Bagi kamu yang menunggu pencairan PKH atau BPNT, memahami siapa yang berhak dan bagaimana cara mengeceknya menjadi hal yang wajib.
Siapa Penerima Bansos PKH dan BPNT Tahap 2 2026?
Berbeda dari tahun sebelumnya, penyaluran bansos 2026 menggunakan sistem desil yang lebih selektif. Pemerintah hanya memprioritaskan kelompok masyarakat dengan tingkat kesejahteraan paling rendah.
Berikut ketentuannya:
- PKH (Program Keluarga Harapan): hanya untuk desil 1–4
- BPNT (Bantuan Pangan Non Tunai): hanya untuk desil 1–4
- PBI-JKN: desil 1–5 atau hasil verifikasi lapangan
- ATENSI: desil 1–5 atau asesmen sosial
Perubahan paling mencolok adalah penghapusan desil 5 dari penerima BPNT, yang sebelumnya masih termasuk. Kebijakan ini menandakan fokus bantuan kini benar-benar diarahkan ke kelompok paling rentan.
Jadwal Pencairan Bansos Tahap 2
Kemensos tidak menetapkan tanggal spesifik untuk pencairan bansos. Sistem distribusi dilakukan per triwulan dengan rentang waktu tertentu.
Rinciannya:
- Tahap 1: Januari – Maret
- Tahap 2: April – Juni
- Tahap 3: Juli – September
- Tahap 4: Oktober – Desember
Untuk tahap 2, bantuan biasanya disalurkan sekaligus untuk tiga bulan.

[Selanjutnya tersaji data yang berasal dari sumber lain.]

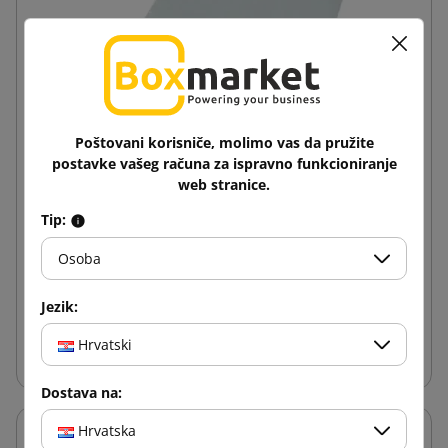
Poštovani korisniče, molimo vas da pružite
postavke vašeg računa za ispravno funkcioniranje
web stranice.
Bijela kurirska omotnica s ručkom Foliopak
Tip:
250x280
Osoba
0,12 €
od
s PDV-om
Jezik:
Dodaj u košaricu
Hrvatski
Dostava na:
Hrvatska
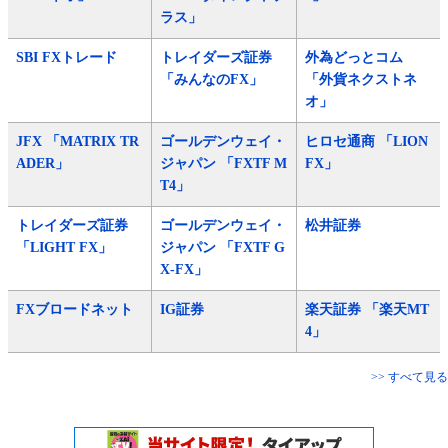
ラス」
SBI FXトレード
トレイダーズ証券
外為どっとコム
「みんなのFX」
「外貨ネクストネ
オ」
JFX 「MATRIX TR
ゴールデンウェイ・
ヒロセ通商 「LION
ADER」
ジャパン 「FXTF M
FX」
T4」
トレイダーズ証券
ゴールデンウェイ・
松井証券
「LIGHT FX」
ジャパン 「FXTF G
X-FX」
FXブロードネット
IG証券
楽天証券 「楽天MT
4」
>> すべて見る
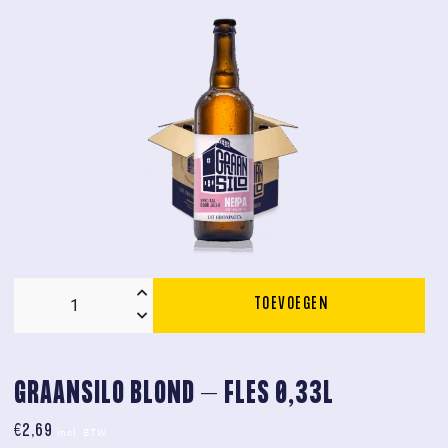
TOEVOEGEN
Neipa
Doos
6
x
GRAANSILO BLOND – FLES 0,33L
0.75L
€
2,69
aantal
incl. BTW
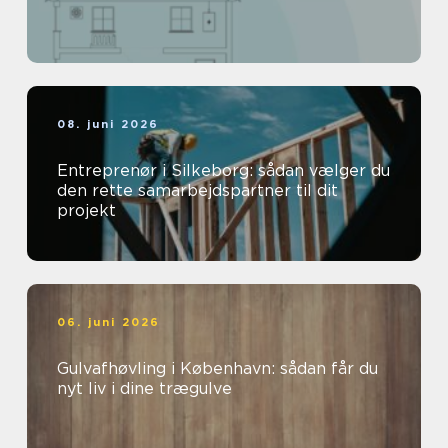
08. juni 2026
Entreprenør i Silkeborg: sådan vælger du
den rette samarbejdspartner til dit
projekt
06. juni 2026
Gulvafhøvling i København: sådan får du
nyt liv i dine trægulve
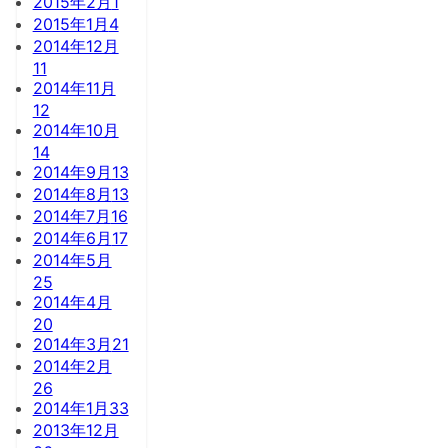
2015年2月
1
2015年1月
4
2014年12月
11
2014年11月
12
2014年10月
14
2014年9月
13
2014年8月
13
2014年7月
16
2014年6月
17
2014年5月
25
2014年4月
20
2014年3月
21
2014年2月
26
2014年1月
33
2013年12月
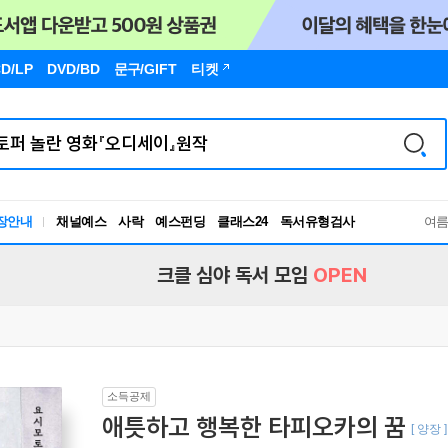
D/LP
DVD/BD
문구
/GIFT
티켓
장안내
채널예스
사락
예스펀딩
클래스24
독서유형검사
여
RBTI Lab
독서유형검사
크클 심야 독서 모임
OPEN
소득공제
애틋하고 행복한 타피오카의 꿈
[ 양장 ]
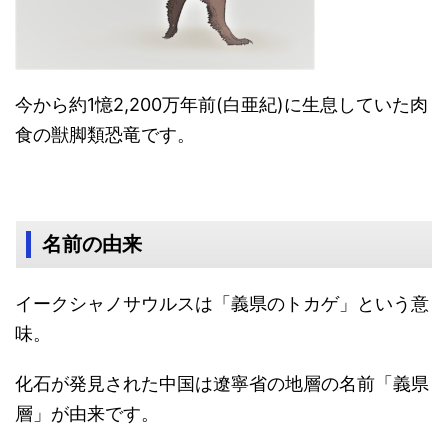
今から約1憶2,200万年前(白亜紀)に生息していた肉
食の獣脚類恐竜です。
名前の由来
イークシャノサウルスは「義県のトカゲ」という意
味。
化石が発見された中国は遼寧省の地層の名前「義県
層」が由来です。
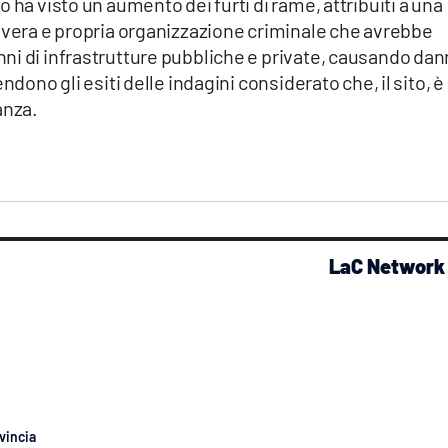
 ha visto un aumento dei furti di rame, attribuiti a una
a vera e propria organizzazione criminale che avrebbe
ni di infrastrutture pubbliche e private, causando dan
ndono gli esiti delle indagini considerato che, il sito, è
anza.
LaC Network
vincia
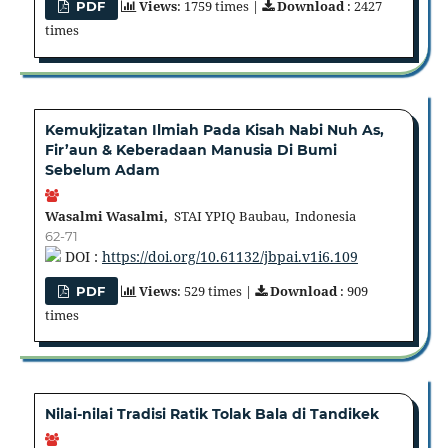
Views
: 1759 times |
Download
: 2427
PDF
times
Kemukjizatan Ilmiah Pada Kisah Nabi Nuh As,
Fir’aun & Keberadaan Manusia Di Bumi
Sebelum Adam
Wasalmi Wasalmi,
STAI YPIQ Baubau, Indonesia
62-71
DOI :
https://doi.org/10.61132/jbpai.v1i6.109
Views
: 529 times |
Download
: 909
PDF
times
Nilai-nilai Tradisi Ratik Tolak Bala di Tandikek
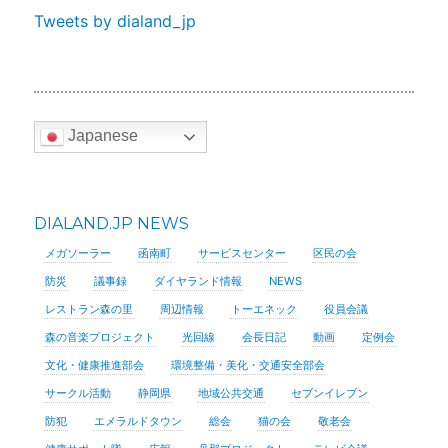
Tweets by dialand_jp
Japanese
DIALAND.JP NEWS
メガソーラー
函南町
サービスセンター
区民の会
防災
議事録
ダイヤランド情報
NEWS
レストラン森の里
周辺情報
トーエネック
役員会議
森の音楽プロジェクト
光回線
会長日記
動画
定例会
文化・健康推進部会
環境整備・美化・交通安全部会
サークル活動
静岡県
地域公共交通
セブンイレブン
防犯
エメラルドタウン
総会
猫の会
敬老会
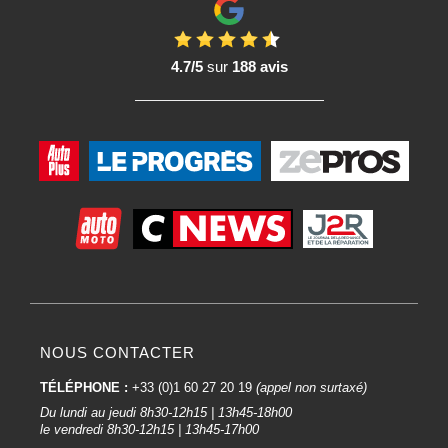
4.7/5
sur
188 avis
NOUS CONTACTER
TÉLÉPHONE :
+33 (0)1 60 27 20 19
(appel non surtaxé)
Du lundi au jeudi 8h30-12h15 | 13h45-18h00
le vendredi 8h30-12h15 | 13h45-17h00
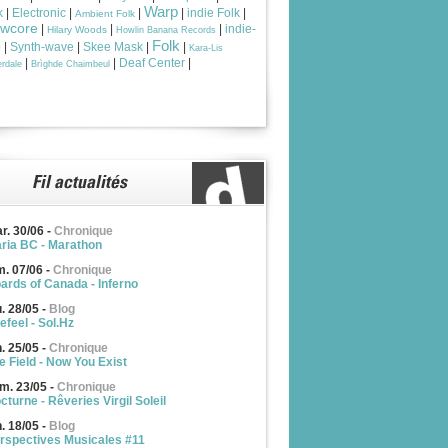
Warp
k
|
Electronic
|
|
|
indie Folk
|
Ambient Folk
owcore
|
|
|
indie-
Hilary Woods
Howlin Banana Records
Folk
p
|
Synth-wave
|
Skee Mask
|
|
Kara-Lis
|
|
Deaf Center
|
rdale
Brìghde Chaimbeul
r. 30/06
-
Chronique
ria BC - Marathon
m. 07/06
-
Chronique
ards of Canada - Inferno
u. 28/05
-
Blog
efeel - Sol.Hz
n. 25/05
-
Chronique
e Field - Now You Exist
m. 23/05
-
Chronique
cturne - Rêveries Virgil Soleil
n. 18/05
-
Blog
rspectives Musicales #11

Namun, waktu cair bisa berbeda tergantung kesiapan daerah dan mitra penyalur.
Cara Cek Status Penerima Bansos 2026
Daripada menunggu informasi dari pihak lain, kamu bisa mengecek sendiri status penerima bansos secara real-time.
Cek Melalui Website Resmi
DIlansir dari detik.com, berikut langkah-langkah cek bansos kemensos
- Akses situs cekbansos.kemensos.go.id
- Pilih wilayah sesuai KTP (provinsi hingga desa)
- Masukkan nama lengkap
- Isi kode verifikasi
- Klik CARI DATA
Jika nama kamu muncul, berarti terdaftar sebagai penerima manfaat (PM).
Cek Melalui Aplikasi Resmi
Kamu juga bisa menggunakan aplikasi Cek Bansos untuk pemantauan lebih praktis.
Alurnya:
- Registrasi akun menggunakan NIK dan KK
- Verifikasi identitas (foto KTP dan selfie)
- Login dan buka menu profil
Aplikasi ini menampilkan data lebih lengkap, termasuk anggota keluarga dalam satu KK.
Nominal Bansos PKH dan BPNT 2026
Besaran bantuan tetap mengacu pada skema sebelumnya, dengan penyesuaian berdasarkan kategori penerima.
Rincian PKH
- Ibu hamil: Rp3.000.000/tahun
- Anak usia dini: Rp3.000.000/tahun
- Siswa SD: Rp900.000/tahun
- Siswa SMP: Rp1.500.000/tahun
- Siswa SMA: Rp2.000.000/tahun
- Disabilitas berat: Rp2.400.000/tahun
- Lansia: Rp2.400.000/tahun
- Korban pelanggaran HAM berat: Rp10.800.000/tahun
(Pencairan dibagi per tahap setiap 3 bulan)
Rincian BPNT
Rp200.000 per bulan. Dicairkan sekaligus Rp600.000 untuk tahap 2
Kesimpulan
Pencairan bansos PKH dan BPNT tahap 2 tahun 2026 menjadi fase seleksi yang lebih ketat dengan sistem desil sebagai acuan utama. Hanya masyarakat desil 1–4 yang berhak menerima bantuan utama, sehingga penting bagi kamu untuk rutin mengecek status secara mandiri.
Dengan memahami mekanisme ini, kamu bisa mengantisipasi perubahan data dan memastikan hak bantuan tidak terlewat.